● **Problem**: Reproduce word for word the part of the Kindle article from "Lab 126 job" to "innovative Accessory products’.".

What’s in store for the Kindle?

There are quite a few Kindle related surprises coming up in the next few months – features that Amazon might be working on and two potentially dangerous eReader rivals.

Time for some wild speculation ;) .

Lab 126 job openings giving away secrets?

There are some juicy job opening descriptions at Lab 126 (the Amazon subsidiary responsible for the Kindle).

  • Some are mildly interesting such as a Program Manager position responsible for nothing except developing Kindle Accessories – ‘bring to market innovative Accessory products’.

However, two positions are extremely interesting.

Fast and Flexible Windowing Environment?

First we have an opening for a Graphics Software Engineer to work on ‘an innovative graphical user interface and user input interaction’

We are developing and integrating a very fast and flexible windowing environment to enable innovative graphical user interface and user input interaction with the device.

In this role, you will work on the window management system, develop applications in this windowing environment, as well as modify open source modules to work in this environment.

How exactly do you implement a Fast and Flexible Windowing Environment on eInk?

New Applications and better PDF Support?

Next, we have a Software Engineer role that involves these two bits -

Role includes: Creating new and editing current Reader application features.

Requirements include:

  • PDF specification knowledge.
  • PDF Layout and/or rendering engine development experience.
  • That certainly sounds like someone who’ll be tasked with improving Kindle PDF support. Please do note that it might be 3-6 months to fill the position and another 6 months to add better support.

    Ex-Amazon Employee ready to launch Infibeam Pi eReader in India

    Not sure how the Press outside India have missed the delicious back-story to this one (courtesy Economic Times in India) -

    1. A former employee of Amazon, Vishal Mehta, leaves for home after working at Amazon for 5 years.  
    2. A few years later and he has a store which derives a lot of inspiration from Amazon (you’ll get it once you navigate around the site).

● **Recorded data**:
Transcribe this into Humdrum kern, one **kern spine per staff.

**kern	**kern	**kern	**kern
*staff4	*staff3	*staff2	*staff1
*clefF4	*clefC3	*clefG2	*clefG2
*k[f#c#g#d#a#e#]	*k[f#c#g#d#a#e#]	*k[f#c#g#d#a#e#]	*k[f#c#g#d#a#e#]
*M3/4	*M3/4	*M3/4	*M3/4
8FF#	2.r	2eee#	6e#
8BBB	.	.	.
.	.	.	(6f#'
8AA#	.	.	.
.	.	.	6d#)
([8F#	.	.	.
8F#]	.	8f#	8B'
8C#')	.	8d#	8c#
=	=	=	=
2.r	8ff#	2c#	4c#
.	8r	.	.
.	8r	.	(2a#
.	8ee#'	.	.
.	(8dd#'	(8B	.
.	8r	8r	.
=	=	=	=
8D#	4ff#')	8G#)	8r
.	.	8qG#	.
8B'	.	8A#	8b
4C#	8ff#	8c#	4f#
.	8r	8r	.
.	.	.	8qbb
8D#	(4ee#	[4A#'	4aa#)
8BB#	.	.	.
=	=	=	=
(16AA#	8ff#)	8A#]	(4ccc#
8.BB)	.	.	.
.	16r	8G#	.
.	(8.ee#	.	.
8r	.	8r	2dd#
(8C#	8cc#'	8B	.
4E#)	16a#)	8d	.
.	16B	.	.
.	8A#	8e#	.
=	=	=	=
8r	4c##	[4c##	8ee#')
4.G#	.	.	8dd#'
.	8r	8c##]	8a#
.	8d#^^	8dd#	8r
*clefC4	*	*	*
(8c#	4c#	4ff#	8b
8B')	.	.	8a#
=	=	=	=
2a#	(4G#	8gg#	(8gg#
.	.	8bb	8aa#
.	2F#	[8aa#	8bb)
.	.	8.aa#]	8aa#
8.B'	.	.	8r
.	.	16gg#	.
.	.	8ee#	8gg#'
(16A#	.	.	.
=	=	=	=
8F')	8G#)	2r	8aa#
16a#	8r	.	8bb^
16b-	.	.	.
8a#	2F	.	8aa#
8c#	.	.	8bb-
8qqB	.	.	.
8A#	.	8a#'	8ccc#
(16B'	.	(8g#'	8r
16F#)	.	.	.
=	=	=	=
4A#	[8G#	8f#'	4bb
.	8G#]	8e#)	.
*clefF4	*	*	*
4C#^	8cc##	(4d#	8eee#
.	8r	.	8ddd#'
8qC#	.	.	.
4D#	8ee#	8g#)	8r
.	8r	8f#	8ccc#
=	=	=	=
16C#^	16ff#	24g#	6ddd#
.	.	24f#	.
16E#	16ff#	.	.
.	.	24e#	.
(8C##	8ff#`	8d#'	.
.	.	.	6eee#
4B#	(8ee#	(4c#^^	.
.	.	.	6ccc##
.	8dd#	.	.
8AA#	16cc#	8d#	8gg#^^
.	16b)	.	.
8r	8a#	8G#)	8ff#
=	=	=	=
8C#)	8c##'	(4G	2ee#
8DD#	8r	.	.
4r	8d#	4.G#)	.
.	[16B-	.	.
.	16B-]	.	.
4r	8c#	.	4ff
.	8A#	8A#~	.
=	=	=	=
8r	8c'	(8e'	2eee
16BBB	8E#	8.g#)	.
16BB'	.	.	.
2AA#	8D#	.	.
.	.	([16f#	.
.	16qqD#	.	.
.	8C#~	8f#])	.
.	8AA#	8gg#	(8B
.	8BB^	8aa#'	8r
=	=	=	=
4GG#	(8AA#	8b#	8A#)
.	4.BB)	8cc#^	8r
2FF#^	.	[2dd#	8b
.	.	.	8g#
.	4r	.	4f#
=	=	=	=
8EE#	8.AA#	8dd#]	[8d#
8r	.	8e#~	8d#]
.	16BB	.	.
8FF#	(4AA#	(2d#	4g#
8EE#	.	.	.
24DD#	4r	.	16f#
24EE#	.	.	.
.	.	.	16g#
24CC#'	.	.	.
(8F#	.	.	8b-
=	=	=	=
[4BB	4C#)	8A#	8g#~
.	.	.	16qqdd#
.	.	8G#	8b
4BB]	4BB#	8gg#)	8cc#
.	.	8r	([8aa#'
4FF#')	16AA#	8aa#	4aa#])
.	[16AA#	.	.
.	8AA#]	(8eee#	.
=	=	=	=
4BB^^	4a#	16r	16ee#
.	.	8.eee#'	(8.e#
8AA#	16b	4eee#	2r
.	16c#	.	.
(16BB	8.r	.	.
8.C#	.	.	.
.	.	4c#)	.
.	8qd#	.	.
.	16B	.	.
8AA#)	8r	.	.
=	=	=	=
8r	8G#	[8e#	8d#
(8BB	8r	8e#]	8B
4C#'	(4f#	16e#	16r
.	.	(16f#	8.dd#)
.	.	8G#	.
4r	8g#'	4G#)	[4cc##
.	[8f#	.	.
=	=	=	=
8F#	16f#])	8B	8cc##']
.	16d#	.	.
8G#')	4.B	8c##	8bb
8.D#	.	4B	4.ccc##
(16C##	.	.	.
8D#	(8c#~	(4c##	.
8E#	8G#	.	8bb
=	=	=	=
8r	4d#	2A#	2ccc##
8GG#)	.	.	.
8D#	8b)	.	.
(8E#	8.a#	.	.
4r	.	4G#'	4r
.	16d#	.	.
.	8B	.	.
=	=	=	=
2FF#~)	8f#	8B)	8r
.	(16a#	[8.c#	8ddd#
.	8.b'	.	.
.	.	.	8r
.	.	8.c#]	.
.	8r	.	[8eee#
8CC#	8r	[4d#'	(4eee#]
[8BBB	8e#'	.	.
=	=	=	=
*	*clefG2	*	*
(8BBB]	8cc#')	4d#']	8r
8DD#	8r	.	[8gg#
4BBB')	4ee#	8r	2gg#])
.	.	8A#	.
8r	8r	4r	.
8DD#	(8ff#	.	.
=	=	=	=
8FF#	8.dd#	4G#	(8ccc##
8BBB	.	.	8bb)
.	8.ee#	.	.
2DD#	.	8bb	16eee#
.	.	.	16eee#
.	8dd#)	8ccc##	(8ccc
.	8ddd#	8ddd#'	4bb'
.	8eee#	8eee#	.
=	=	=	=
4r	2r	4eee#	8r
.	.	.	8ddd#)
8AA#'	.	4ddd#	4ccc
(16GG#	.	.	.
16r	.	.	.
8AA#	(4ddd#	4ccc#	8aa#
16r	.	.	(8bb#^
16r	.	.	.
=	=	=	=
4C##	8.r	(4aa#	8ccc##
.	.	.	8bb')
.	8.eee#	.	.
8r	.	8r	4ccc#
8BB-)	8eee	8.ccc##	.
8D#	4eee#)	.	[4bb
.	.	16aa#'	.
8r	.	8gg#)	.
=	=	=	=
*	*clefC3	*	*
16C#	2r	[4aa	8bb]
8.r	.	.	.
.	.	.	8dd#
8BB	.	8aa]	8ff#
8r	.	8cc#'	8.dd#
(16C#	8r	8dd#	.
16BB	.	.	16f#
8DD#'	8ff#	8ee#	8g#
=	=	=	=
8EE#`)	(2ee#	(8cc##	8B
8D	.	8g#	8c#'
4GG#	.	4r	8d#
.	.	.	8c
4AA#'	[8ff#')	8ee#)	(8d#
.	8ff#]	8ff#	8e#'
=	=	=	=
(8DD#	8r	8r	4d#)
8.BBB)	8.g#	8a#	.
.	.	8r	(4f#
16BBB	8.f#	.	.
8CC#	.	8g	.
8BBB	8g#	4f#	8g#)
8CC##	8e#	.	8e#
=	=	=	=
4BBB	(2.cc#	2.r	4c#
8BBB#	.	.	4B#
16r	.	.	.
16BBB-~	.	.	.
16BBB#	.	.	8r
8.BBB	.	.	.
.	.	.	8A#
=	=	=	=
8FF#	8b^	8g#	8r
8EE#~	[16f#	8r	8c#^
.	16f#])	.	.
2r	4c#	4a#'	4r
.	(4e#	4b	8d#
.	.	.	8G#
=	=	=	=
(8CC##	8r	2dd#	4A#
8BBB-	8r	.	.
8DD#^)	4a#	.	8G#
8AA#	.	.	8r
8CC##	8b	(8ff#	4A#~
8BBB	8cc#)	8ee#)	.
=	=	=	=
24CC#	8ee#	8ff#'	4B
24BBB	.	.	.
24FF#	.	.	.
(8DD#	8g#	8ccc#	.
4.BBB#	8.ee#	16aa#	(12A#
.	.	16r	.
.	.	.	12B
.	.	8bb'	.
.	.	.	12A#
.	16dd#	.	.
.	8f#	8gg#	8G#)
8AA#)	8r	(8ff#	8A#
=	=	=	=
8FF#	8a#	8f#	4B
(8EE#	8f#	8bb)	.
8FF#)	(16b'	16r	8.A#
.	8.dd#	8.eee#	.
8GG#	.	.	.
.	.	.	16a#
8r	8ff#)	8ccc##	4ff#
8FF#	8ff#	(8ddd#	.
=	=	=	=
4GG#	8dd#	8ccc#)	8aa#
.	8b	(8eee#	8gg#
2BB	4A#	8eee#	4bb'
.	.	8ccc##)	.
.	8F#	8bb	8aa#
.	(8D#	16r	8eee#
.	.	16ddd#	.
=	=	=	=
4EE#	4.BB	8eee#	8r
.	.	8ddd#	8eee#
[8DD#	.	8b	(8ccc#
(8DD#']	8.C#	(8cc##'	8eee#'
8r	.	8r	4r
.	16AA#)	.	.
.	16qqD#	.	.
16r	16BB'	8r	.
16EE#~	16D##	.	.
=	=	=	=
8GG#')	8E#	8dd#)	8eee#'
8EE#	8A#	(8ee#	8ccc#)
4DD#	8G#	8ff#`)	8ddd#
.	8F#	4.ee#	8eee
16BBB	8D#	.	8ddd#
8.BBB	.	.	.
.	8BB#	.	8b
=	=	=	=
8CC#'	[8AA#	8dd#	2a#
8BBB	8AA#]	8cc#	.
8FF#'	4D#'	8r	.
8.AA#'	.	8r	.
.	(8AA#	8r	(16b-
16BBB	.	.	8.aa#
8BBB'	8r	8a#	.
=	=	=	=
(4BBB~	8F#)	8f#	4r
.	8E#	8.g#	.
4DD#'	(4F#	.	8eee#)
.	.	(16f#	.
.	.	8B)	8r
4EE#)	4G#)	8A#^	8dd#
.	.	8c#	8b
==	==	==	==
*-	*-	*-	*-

● **Solution for this exercise**:
Lab 126 job openings giving away secrets?

There are some juicy job opening descriptions at Lab 126 (the Amazon subsidiary responsible for the Kindle).

  • Some are mildly interesting such as a Program Manager position responsible for nothing except developing Kindle Accessories – ‘bring to market innovative Accessory products’.